[[ Input data open ]]

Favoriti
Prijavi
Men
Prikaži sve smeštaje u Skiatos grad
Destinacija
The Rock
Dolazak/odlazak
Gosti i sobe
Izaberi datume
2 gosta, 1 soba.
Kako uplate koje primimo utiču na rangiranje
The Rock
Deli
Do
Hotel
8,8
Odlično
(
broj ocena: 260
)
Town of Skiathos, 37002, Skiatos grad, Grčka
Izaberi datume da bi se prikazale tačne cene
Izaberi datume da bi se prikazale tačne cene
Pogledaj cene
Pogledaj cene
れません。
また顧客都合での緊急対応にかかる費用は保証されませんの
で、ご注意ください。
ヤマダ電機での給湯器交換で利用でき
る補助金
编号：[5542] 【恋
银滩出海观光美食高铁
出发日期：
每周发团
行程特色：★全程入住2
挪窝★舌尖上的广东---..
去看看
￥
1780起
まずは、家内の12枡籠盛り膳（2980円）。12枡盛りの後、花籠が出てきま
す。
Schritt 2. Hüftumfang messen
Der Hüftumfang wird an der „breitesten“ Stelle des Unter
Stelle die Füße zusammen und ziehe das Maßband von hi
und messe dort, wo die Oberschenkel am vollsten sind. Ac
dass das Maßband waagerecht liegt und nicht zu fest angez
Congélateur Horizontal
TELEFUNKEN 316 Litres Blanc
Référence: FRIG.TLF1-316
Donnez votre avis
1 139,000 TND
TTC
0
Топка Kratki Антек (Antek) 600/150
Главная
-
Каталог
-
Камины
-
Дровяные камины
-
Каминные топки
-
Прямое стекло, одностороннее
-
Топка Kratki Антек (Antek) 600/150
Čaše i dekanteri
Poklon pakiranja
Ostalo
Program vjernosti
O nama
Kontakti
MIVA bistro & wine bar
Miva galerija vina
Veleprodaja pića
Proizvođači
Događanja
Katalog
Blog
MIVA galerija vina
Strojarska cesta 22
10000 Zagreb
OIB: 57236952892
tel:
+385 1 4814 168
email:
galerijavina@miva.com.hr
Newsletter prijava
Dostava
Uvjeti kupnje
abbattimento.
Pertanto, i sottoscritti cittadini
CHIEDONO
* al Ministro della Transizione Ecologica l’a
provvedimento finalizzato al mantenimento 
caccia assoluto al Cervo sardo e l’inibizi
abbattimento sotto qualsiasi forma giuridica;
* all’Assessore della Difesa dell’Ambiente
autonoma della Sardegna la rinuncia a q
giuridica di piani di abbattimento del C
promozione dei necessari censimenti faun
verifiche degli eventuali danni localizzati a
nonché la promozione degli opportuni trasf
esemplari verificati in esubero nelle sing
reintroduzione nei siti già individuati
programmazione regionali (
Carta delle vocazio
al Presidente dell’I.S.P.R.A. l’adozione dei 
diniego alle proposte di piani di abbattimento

[[ Input data closed ]]

Work instructions
The records above should be set down again word for word.

Result
Favoriti
Prijavi
Men
Prikaži sve smeštaje u Skiatos grad
Destinacija
The Rock
Dolazak/odlazak
Gosti i sobe
Izaberi datume
2 gosta, 1 soba.
Kako uplate koje primimo utiču na rangiranje
The Rock
Deli
Do
Hotel
8,8
Odlično
(
broj ocena: 260
)
Town of Skiathos, 37002, Skiatos grad, Grčka
Izaberi datume da bi se prikazale tačne cene
Izaberi datume da bi se prikazale tačne cene
Pogledaj cene
Pogledaj cene
れません。
また顧客都合での緊急対応にかかる費用は保証されませんの
で、ご注意ください。
ヤマダ電機での給湯器交換で利用でき
る補助金
编号：[5542] 【恋
银滩出海观光美食高铁
出发日期：
每周发团
行程特色：★全程入住2
挪窝★舌尖上的广东---..
去看看
￥
1780起
まずは、家内の12枡籠盛り膳（2980円）。12枡盛りの後、花籠が出てきま
す。
Schritt 2. Hüftumfang messen
Der Hüftumfang wird an der „breitesten“ Stelle des Unter
Stelle die Füße zusammen und ziehe das Maßband von hi
und messe dort, wo die Oberschenkel am vollsten sind. Ac
dass das Maßband waagerecht liegt und nicht zu fest angez
Congélateur Horizontal
TELEFUNKEN 316 Litres Blanc
Référence: FRIG.TLF1-316
Donnez votre avis
1 139,000 TND
TTC
0
Топка Kratki Антек (Antek) 600/150
Главная
-
Каталог
-
Камины
-
Дровяные камины
-
Каминные топки
-
Прямое стекло, одностороннее
-
Топка Kratki Антек (Antek) 600/150
Čaše i dekanteri
Poklon pakiranja
Ostalo
Program vjernosti
O nama
Kontakti
MIVA bistro & wine bar
Miva galerija vina
Veleprodaja pića
Proizvođači
Događanja
Katalog
Blog
MIVA galerija vina
Strojarska cesta 22
10000 Zagreb
OIB: 57236952892
tel:
+385 1 4814 168
email:
galerijavina@miva.com.hr
Newsletter prijava
Dostava
Uvjeti kupnje
abbattimento.
Pertanto, i sottoscritti cittadini
CHIEDONO
* al Ministro della Transizione Ecologica l’a
provvedimento finalizzato al mantenimento 
caccia assoluto al Cervo sardo e l’inibizi
abbattimento sotto qualsiasi forma giuridica;
* all’Assessore della Difesa dell’Ambiente
autonoma della Sardegna la rinuncia a q
giuridica di piani di abbattimento del C
promozione dei necessari censimenti faun
verifiche degli eventuali danni localizzati a
nonché la promozione degli opportuni trasf
esemplari verificati in esubero nelle sing
reintroduzione nei siti già individuati
programmazione regionali (
Carta delle vocazio
al Presidente dell’I.S.P.R.A. l’adozione dei 
diniego alle proposte di piani di abbattimento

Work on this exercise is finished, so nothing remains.